**Given passage**
####
English translation from a Dutch article published in Liberaal Reveil, the magazine of Dutch think tank Teldersstichting
There is
little question that the European Union is fundamentally a liberal idea. States
promise each other to open their borders to travel, work, buy and sell. A
beautiful thing, from a liberal point of view. That the EU doesn’t only secure
open borders but also overregulates, puts up toll walls and the prevalence of
financial waste at the European level are rightly seen as problems that can be
fixed and have nothing to do with the essence of the European project.
Advocates
of individual liberty are however less in agreement where the project of a
European single currency is concerned. Certainly in Southern Europe, the
liberal part of the population remembers all too well the devaluations and high
exchange rates that the Lira, Drachma and Peseta brought with them. In Northern
Europe, those liberals who still defend the single currency claim that there is
nothing wrong with the euro per se, but that the fundamental problem is one of
competitiveness that needs to be restored, while a “transfer union” is in no
way necessary to hold the euro together.
So who is
right in this case? Let’s attempt to clarify.
Governments
practically everywhere around the world don’t allow their citizens to freely
choose a currency or tender. Through all kinds of regulation and fiscal laws
they try to make the use of the government currency, which they declare to be
the only legal currency, inevitable.
####
**Exercise data**
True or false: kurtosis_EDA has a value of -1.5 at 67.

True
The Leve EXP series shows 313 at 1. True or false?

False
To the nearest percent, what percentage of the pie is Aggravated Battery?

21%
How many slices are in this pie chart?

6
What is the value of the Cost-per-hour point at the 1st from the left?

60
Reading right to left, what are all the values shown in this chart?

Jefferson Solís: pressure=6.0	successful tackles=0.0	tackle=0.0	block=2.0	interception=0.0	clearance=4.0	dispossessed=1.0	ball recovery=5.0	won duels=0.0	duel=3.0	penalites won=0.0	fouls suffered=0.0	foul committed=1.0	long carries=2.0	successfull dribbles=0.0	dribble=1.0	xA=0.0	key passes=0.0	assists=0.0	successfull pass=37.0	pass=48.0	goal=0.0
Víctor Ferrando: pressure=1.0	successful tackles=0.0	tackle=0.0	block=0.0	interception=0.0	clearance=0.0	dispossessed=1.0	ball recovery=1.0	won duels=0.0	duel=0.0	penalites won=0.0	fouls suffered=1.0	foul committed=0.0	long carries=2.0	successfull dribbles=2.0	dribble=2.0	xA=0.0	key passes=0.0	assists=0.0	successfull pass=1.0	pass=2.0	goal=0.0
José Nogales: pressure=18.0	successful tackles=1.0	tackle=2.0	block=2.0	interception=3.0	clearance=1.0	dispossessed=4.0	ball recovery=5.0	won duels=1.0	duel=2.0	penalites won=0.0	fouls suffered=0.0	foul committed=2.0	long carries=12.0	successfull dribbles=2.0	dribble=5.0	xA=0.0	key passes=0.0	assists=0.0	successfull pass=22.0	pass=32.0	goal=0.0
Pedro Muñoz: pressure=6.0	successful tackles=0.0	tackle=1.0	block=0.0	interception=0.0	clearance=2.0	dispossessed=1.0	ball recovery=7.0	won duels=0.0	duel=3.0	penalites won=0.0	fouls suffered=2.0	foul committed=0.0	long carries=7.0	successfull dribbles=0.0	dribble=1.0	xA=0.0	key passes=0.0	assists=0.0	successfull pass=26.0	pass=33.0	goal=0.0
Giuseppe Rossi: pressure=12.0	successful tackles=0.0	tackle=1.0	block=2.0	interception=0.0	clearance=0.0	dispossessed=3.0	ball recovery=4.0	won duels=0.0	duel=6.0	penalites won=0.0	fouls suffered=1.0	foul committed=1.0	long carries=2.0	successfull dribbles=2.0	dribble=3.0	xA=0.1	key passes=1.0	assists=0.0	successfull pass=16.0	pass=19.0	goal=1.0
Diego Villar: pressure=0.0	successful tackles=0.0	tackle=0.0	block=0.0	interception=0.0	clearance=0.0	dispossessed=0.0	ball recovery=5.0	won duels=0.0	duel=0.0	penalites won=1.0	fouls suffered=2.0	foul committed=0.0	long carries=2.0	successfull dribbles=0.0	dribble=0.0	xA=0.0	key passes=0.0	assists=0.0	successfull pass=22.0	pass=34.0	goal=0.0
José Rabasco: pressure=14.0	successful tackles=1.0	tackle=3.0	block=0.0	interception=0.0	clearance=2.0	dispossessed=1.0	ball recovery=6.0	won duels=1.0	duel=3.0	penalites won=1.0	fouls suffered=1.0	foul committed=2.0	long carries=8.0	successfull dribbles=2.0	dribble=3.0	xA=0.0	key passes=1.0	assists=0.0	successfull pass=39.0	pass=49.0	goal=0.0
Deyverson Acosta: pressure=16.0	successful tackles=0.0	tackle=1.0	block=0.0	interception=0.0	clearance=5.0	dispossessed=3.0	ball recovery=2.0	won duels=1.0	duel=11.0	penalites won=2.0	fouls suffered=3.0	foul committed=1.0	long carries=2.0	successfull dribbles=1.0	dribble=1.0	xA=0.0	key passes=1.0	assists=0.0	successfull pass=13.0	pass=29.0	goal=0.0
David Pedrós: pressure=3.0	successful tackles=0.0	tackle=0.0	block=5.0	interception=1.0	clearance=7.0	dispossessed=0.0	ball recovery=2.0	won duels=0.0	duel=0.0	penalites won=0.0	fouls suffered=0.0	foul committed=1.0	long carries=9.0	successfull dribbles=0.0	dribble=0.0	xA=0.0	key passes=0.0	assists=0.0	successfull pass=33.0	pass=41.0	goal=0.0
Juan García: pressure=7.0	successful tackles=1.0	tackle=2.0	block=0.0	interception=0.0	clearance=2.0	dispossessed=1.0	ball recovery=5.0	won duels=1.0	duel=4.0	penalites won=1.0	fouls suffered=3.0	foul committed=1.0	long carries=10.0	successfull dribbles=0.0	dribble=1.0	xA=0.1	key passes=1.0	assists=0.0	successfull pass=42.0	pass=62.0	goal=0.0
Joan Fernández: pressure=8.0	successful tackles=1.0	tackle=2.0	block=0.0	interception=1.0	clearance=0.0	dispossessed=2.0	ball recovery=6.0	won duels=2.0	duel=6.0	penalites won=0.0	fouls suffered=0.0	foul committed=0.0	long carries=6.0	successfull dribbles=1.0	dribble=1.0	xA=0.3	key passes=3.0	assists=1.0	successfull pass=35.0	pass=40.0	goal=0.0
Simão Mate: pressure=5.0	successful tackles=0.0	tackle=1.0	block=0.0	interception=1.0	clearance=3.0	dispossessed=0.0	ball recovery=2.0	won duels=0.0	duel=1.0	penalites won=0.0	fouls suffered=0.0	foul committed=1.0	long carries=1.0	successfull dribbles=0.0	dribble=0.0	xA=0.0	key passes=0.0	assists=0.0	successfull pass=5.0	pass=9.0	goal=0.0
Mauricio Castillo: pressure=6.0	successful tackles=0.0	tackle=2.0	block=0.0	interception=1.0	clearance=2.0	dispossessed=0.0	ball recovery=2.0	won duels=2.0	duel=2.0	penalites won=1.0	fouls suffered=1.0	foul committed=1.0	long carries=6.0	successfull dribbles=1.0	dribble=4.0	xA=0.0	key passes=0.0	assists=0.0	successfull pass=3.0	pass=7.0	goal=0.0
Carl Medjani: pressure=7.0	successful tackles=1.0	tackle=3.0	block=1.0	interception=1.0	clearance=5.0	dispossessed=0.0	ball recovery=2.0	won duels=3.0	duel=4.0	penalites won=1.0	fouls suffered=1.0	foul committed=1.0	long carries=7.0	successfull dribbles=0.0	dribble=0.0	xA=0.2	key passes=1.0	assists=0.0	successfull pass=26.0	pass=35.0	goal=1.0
####
Echo the article above on the European Union and the single currency word for word, from its first line to its last.

**Reply to the task**
English translation from a Dutch article published in Liberaal Reveil, the magazine of Dutch think tank Teldersstichting
There is
little question that the European Union is fundamentally a liberal idea. States
promise each other to open their borders to travel, work, buy and sell. A
beautiful thing, from a liberal point of view. That the EU doesn’t only secure
open borders but also overregulates, puts up toll walls and the prevalence of
financial waste at the European level are rightly seen as problems that can be
fixed and have nothing to do with the essence of the European project.
Advocates
of individual liberty are however less in agreement where the project of a
European single currency is concerned. Certainly in Southern Europe, the
liberal part of the population remembers all too well the devaluations and high
exchange rates that the Lira, Drachma and Peseta brought with them. In Northern
Europe, those liberals who still defend the single currency claim that there is
nothing wrong with the euro per se, but that the fundamental problem is one of
competitiveness that needs to be restored, while a “transfer union” is in no
way necessary to hold the euro together.
So who is
right in this case? Let’s attempt to clarify.
Governments
practically everywhere around the world don’t allow their citizens to freely
choose a currency or tender. Through all kinds of regulation and fiscal laws
they try to make the use of the government currency, which they declare to be
the only legal currency, inevitable.